Mindestens acht Gruppen europäischer Verbraucherorganisationen haben Google beschuldigt, Nutzer zu täuschen und dem Unternehmen zu erlauben, deren Standort zu verfolgen. Darüber hinaus reichen diese Verbände Beschwerden gegen den Technologieriesen nach den neuen, recht strengen EU-Datenschutzgesetzen ein.
Die Beschwerden wurden durch einen Bericht des norwegischen Verbraucherrates über das Standortverfolgungssystem von Google ausgelöst, das für Nutzer von Android-Smartphones verpflichtend ist.
Obwohl das Problem bereits seit einiger Zeit besteht, verschärfte es sich in diesem Jahr, nachdem Europa im Mai die Datenschutz-Grundverordnung (DSGVO) verabschiedet hatte, die Geldstrafen von bis zu 4 % des weltweiten Jahresumsatzes vorsieht.

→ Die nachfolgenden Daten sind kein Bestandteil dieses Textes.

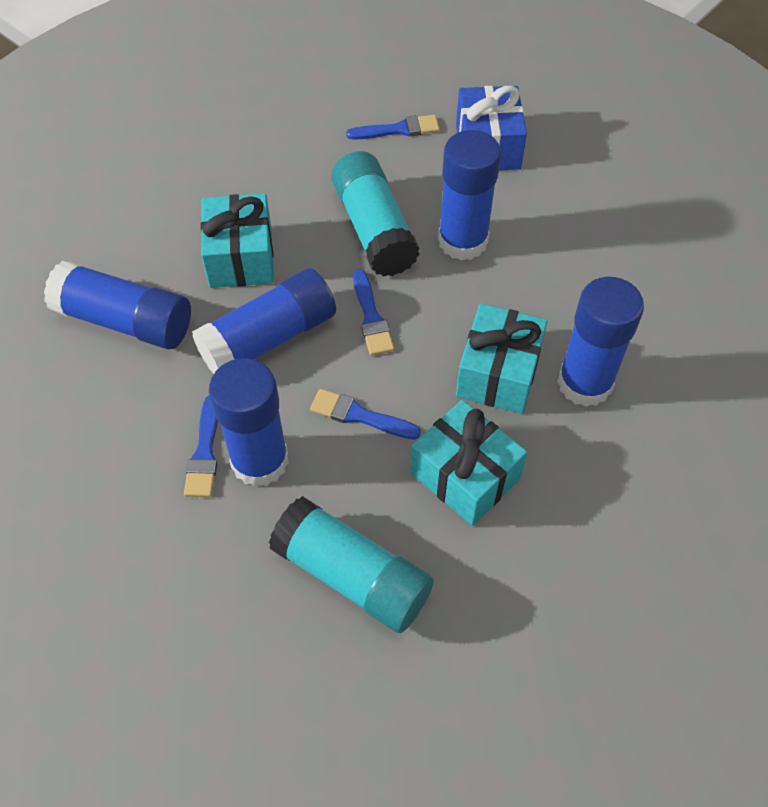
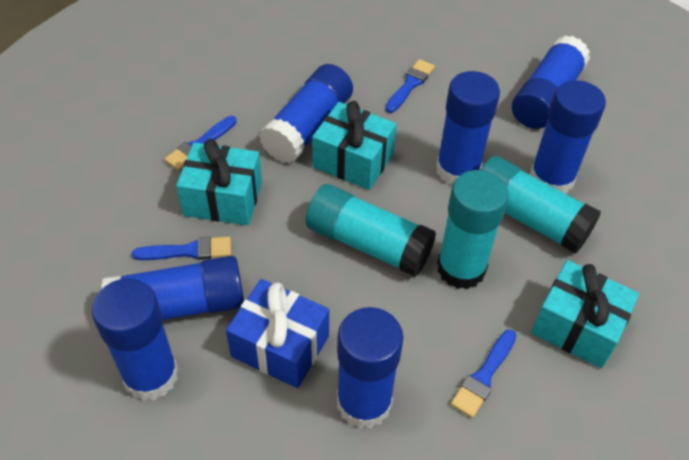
blue glue stick: 5 -> 7
turquoise glue stick: 2 -> 3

Die „norwegischen Wächter“ berichteten zudem, dass Google Nutzer dazu verleitet, ihren Standort mit dem Unternehmen zu teilen. Zu den üblichen Taktiken von Google gehören die „versteckte Standardeinstellung“, die Bereitstellung ungenauer Informationen für den Verbraucher über die Verwendung der gesammelten Daten und wiederholte Aufforderungen zur Aktivierung der „Standort“-Funktion. Darüber hinaus werden Nutzer gezwungen, die Standortverfolgung zu aktivieren, wenn sie den Google Assistant nutzen möchten.
Gemäß der neuen DSGVO-Richtlinie erhält der Verbraucher eine gewisse Kontrolle über seine persönlichen Daten. Die unethischen Praktiken von Google verstoßen jedoch gegen die Regulierungsbehörde, und falls das erforderliche DSGVO-Einverständnis nicht vorliegt, könnte Google mit schwerwiegenden Konsequenzen rechnen.
Auf Anfrage wies ein Google-Sprecher die Vorwürfe zurück und stellte klar, dass der „Standortverlauf“ auf allen Android-Telefonen standardmäßig deaktiviert sei und Nutzer ihn jederzeit bearbeiten, pausieren und löschen könnten.
Der Sprecher machte jedoch auch deutlich, dass die standortbezogenen Daten der Nutzer für das Unternehmen von Vorteil seien und die Informationen zur Verbesserung der Nutzererfahrung bei Google verwendet würden.
Zu den Verbänden, die die Beschwerde gegen Google einreichen, gehören die VZBV-Gruppe aus den Niederlanden, der Tschechischen Republik, Polen, Dänemark, Griechenland, Slowenien, Schweden und Deutschland.